Une performance historique face à Cleveland
Sur un fadeaway en plein quatrième quart-temps contre les Cavaliers, Ant a validé une étape majeure. Le score final (131-122) n’était presque qu’un détail dans une soirée où l’histoire s’est écrite. Devant son public, le n°5 des Wolves a terminé avec 25 points, 9 passes et 7 rebonds, dans une démonstration collective avec des records de saison au tir pour son équipe (57 % au global, 53 % à trois points).
Une précocité qui le place dans la cour des très grands
À seulement 24 ans passés, Anthony Edwards ne se trouve désormais derrière que deux noms : LeBron James (23 ans et 59 jours) et Kevin Durant (24 ans et 33 jours). Un club très fermé, où l’on retrouve également Kobe Bryant, Luka Doncic, Tracy McGrady et Carmelo Anthony — tous membres du cercle prestigieux des joueurs à 10 000 points avant 25 ans.
C’est cool, mais j’ai encore beaucoup à faire
Anthony Edwards
L’intéressé a même confié qu’il aurait préféré ne pas dépasser Kobe si vite.

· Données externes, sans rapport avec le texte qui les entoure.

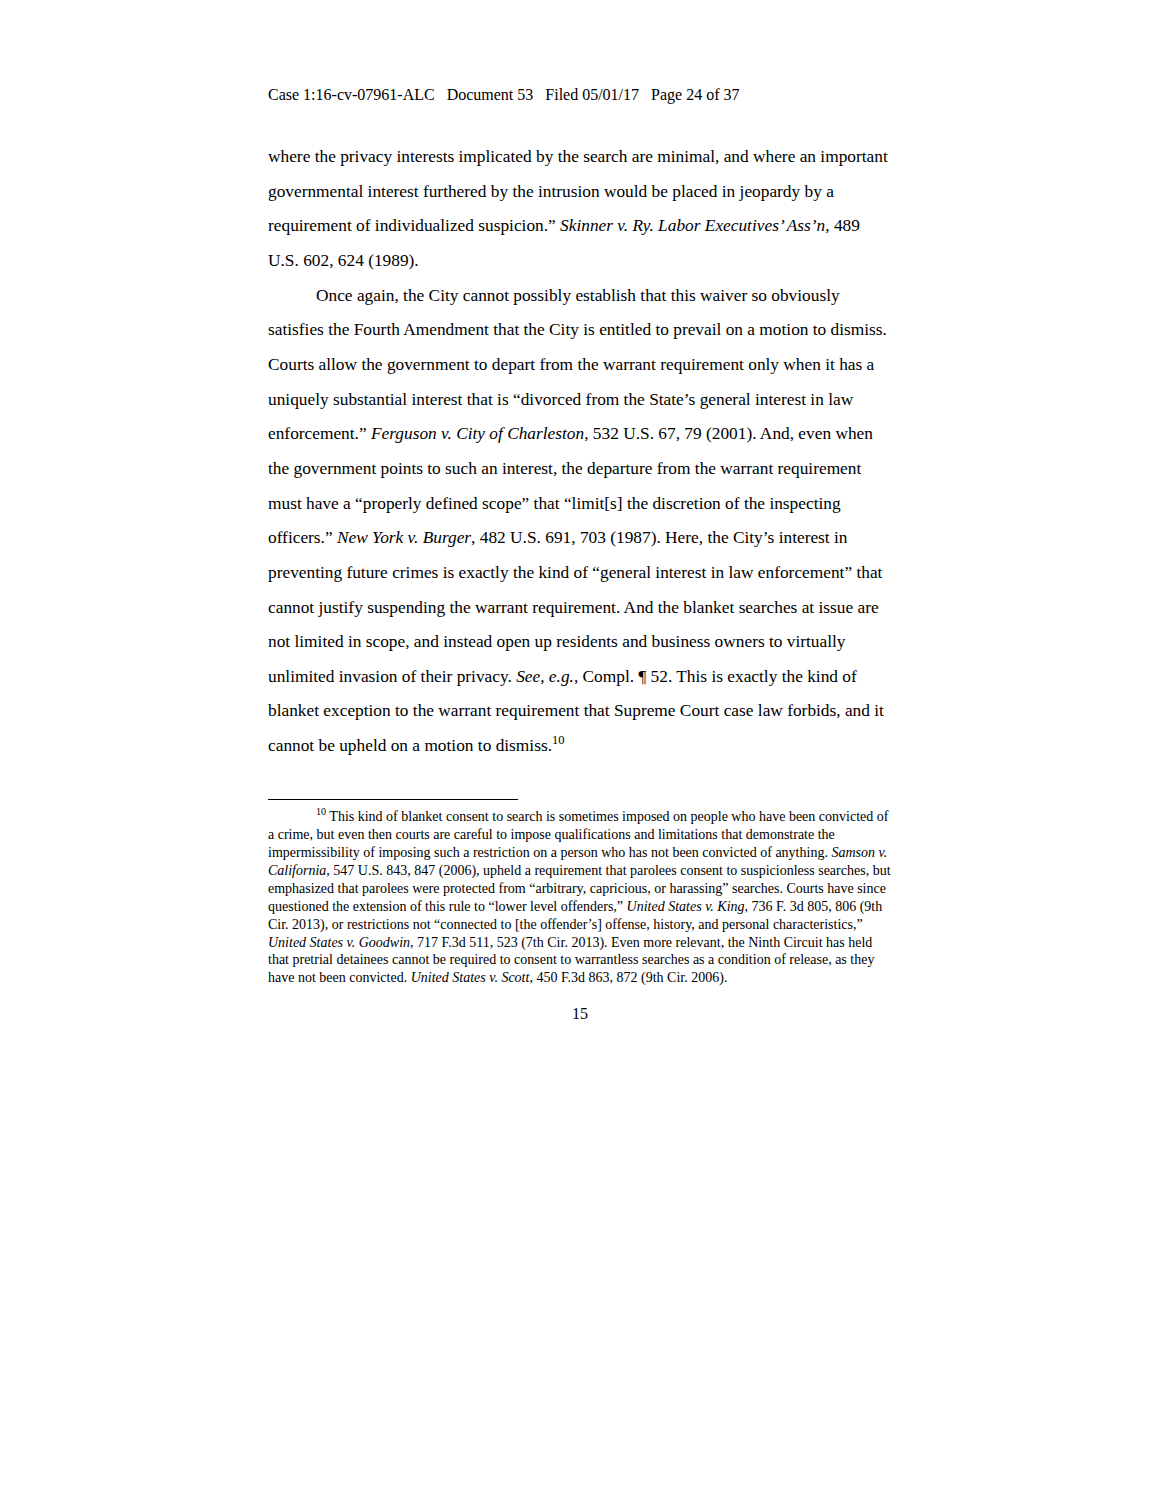Case 1:16-cv-07961-ALC Document 53 Filed 05/01/17 Page 24 of 37
where the privacy interests implicated by the search are minimal, and where an important governmental interest furthered by the intrusion would be placed in jeopardy by a requirement of individualized suspicion.” Skinner v. Ry. Labor Executives’ Ass’n, 489 U.S. 602, 624 (1989).
Once again, the City cannot possibly establish that this waiver so obviously satisfies the Fourth Amendment that the City is entitled to prevail on a motion to dismiss. Courts allow the government to depart from the warrant requirement only when it has a uniquely substantial interest that is “divorced from the State’s general interest in law enforcement.” Ferguson v. City of Charleston, 532 U.S. 67, 79 (2001). And, even when the government points to such an interest, the departure from the warrant requirement must have a “properly defined scope” that “limit[s] the discretion of the inspecting officers.” New York v. Burger, 482 U.S. 691, 703 (1987). Here, the City’s interest in preventing future crimes is exactly the kind of “general interest in law enforcement” that cannot justify suspending the warrant requirement. And the blanket searches at issue are not limited in scope, and instead open up residents and business owners to virtually unlimited invasion of their privacy. See, e.g., Compl. ¶ 52. This is exactly the kind of blanket exception to the warrant requirement that Supreme Court case law forbids, and it cannot be upheld on a motion to dismiss.10
10 This kind of blanket consent to search is sometimes imposed on people who have been convicted of a crime, but even then courts are careful to impose qualifications and limitations that demonstrate the impermissibility of imposing such a restriction on a person who has not been convicted of anything. Samson v. California, 547 U.S. 843, 847 (2006), upheld a requirement that parolees consent to suspicionless searches, but emphasized that parolees were protected from “arbitrary, capricious, or harassing” searches. Courts have since questioned the extension of this rule to “lower level offenders,” United States v. King, 736 F. 3d 805, 806 (9th Cir. 2013), or restrictions not “connected to [the offender’s] offense, history, and personal characteristics,” United States v. Goodwin, 717 F.3d 511, 523 (7th Cir. 2013). Even more relevant, the Ninth Circuit has held that pretrial detainees cannot be required to consent to warrantless searches as a condition of release, as they have not been convicted. United States v. Scott, 450 F.3d 863, 872 (9th Cir. 2006).
15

Je suis un peu dégoûté d’être passé devant lui. J’aurais dû attendre cent jours de plus.
Anthony Edwards
Une trajectoire ultra-rapide… mais logique
Drafté en première position en 2020, Edwards a atteint ce cap en 412 matchs, ce qui le place 28e plus rapide de l’histoire, et 7e parmi les joueurs actuellement en activité. Devant lui, des machines comme Doncic (358 matchs), LeBron (368), Embiid (373), Durant (381), Trae Young (390) ou encore Donovan Mitchell (410).
Chez les Timberwolves, seuls Kevin Garnett et Karl-Anthony Towns avaient franchi ce seuil avant lui. Un trio désormais inscrit dans l’histoire de la franchise.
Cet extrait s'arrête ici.